### To-do item
Put each line of text in the material below into a JSON list of strings, one string per line, with blank lines dropped. Don't include the pictures.

### Dataset entries
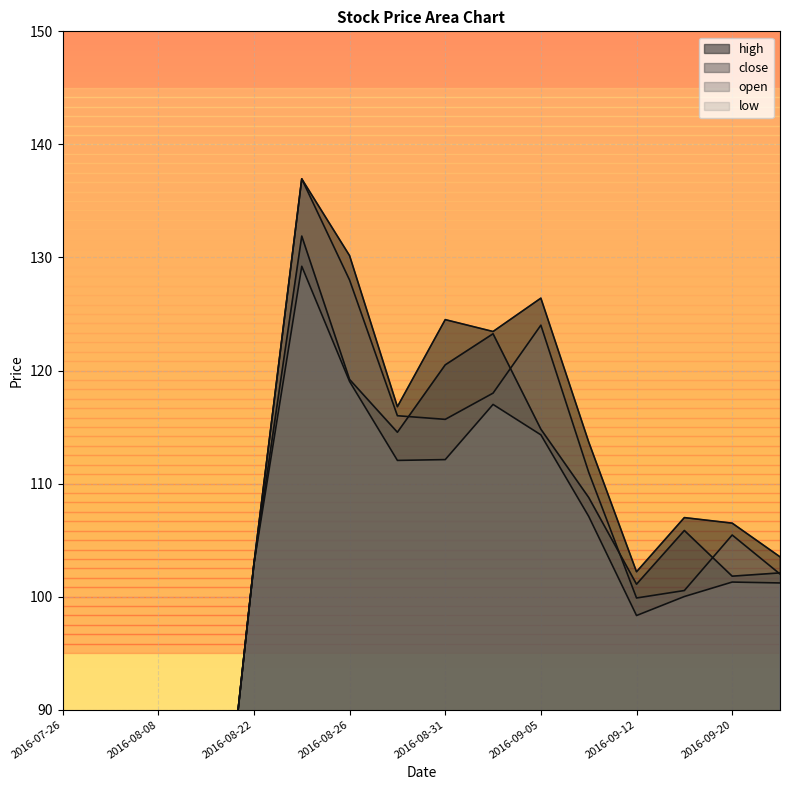

Where does the low series first go above 102?

2016-08-22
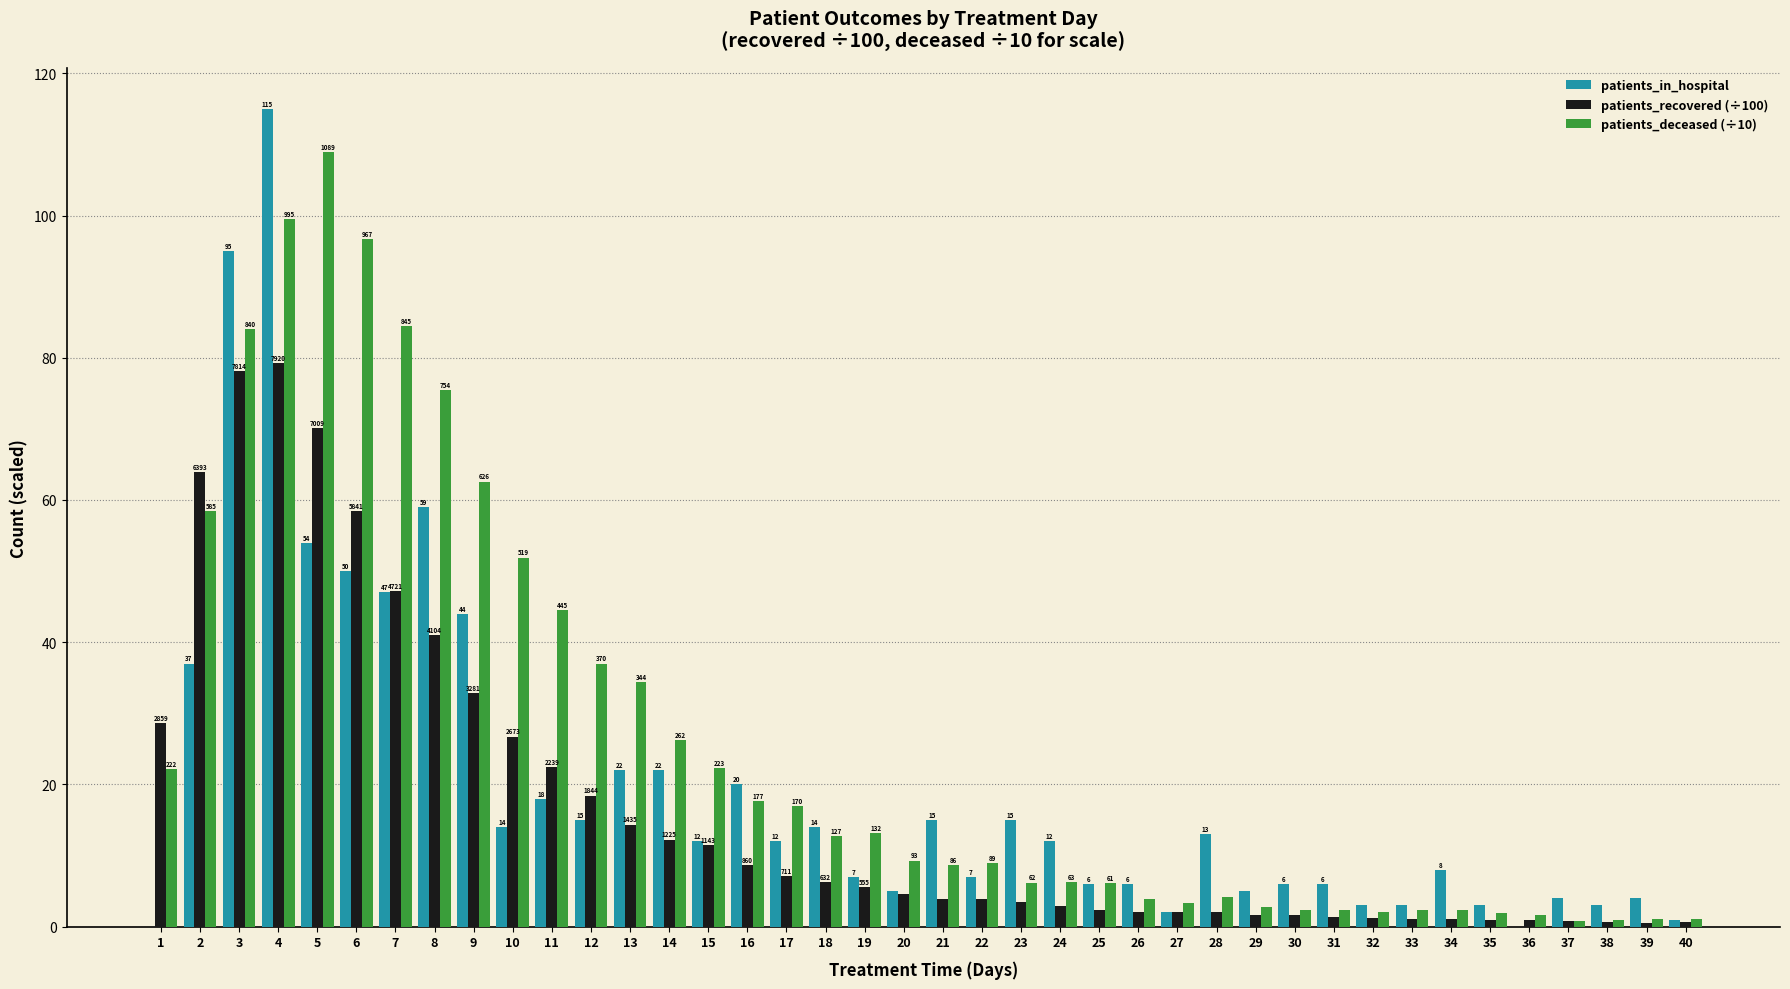

Does the chart contain stacked bars?

No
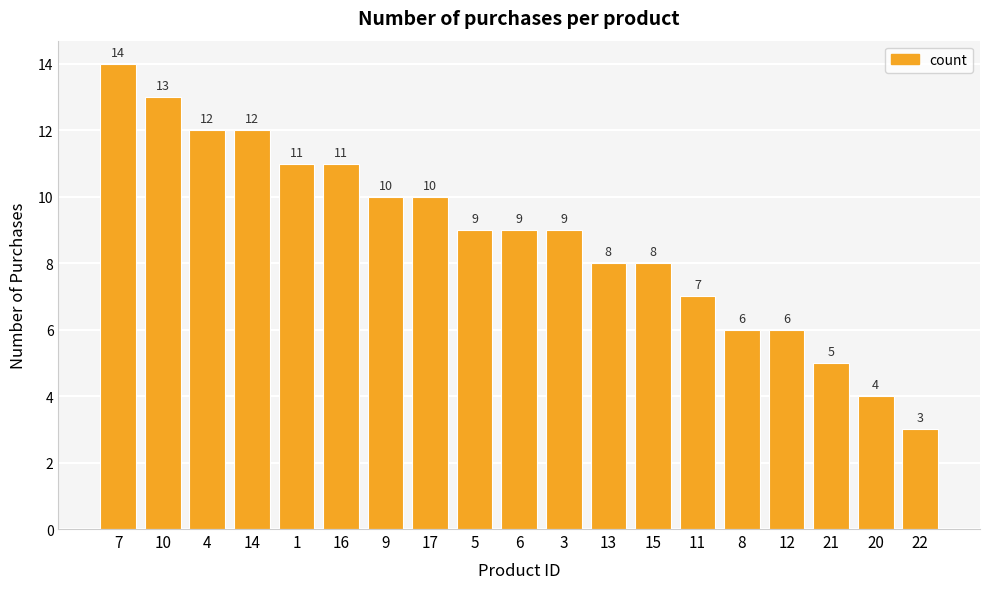

The chart shows a value of 9 at 3. True or false?

True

### Solution for this problem
[
  "Where does the low series first go above 102?",
  "2016-08-22",
  "Does the chart contain stacked bars?",
  "No",
  "The chart shows a value of 9 at 3. True or false?",
  "True"
]